**DATA SHOWN:**
========================================================================

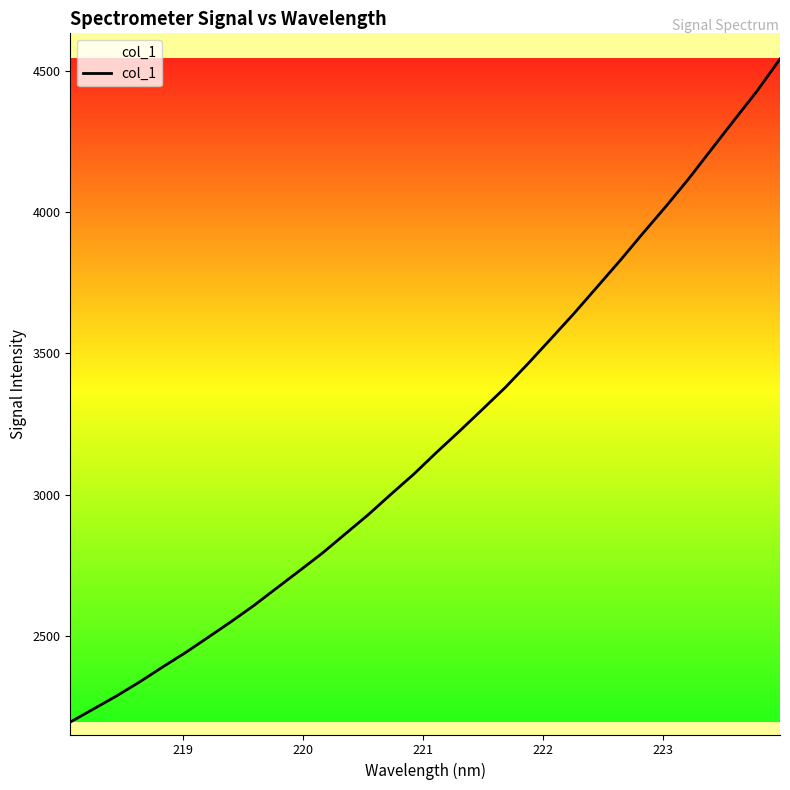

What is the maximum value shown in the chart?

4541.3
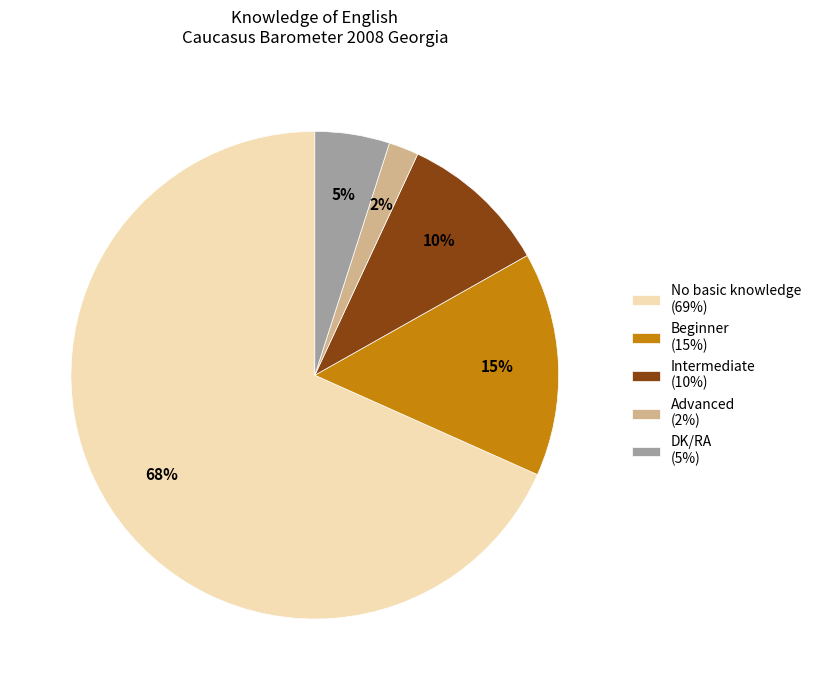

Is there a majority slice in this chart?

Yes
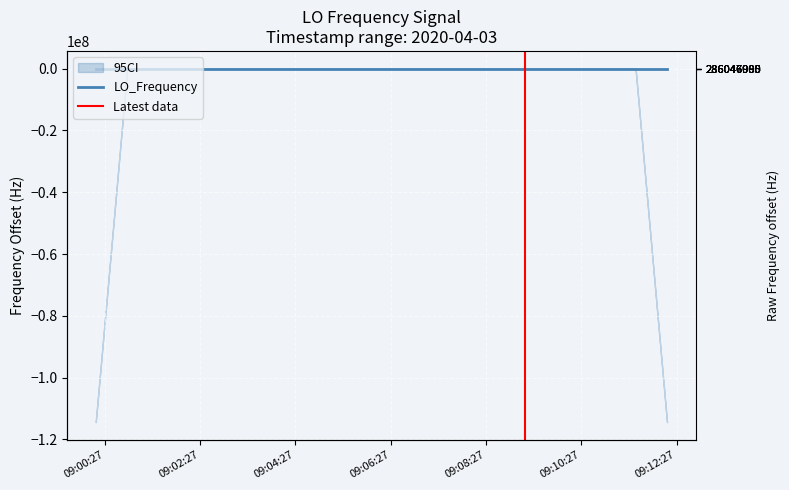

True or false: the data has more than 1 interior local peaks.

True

========================================================================

Rewrite everything from the line containing "Is there a majority slice in this chart?" down to the end of the listing, changing "data" to "series" and keeping the rest as it is. Omit the pictures.

Is there a majority slice in this chart?

Yes

True or false: the series has more than 1 interior local peaks.

True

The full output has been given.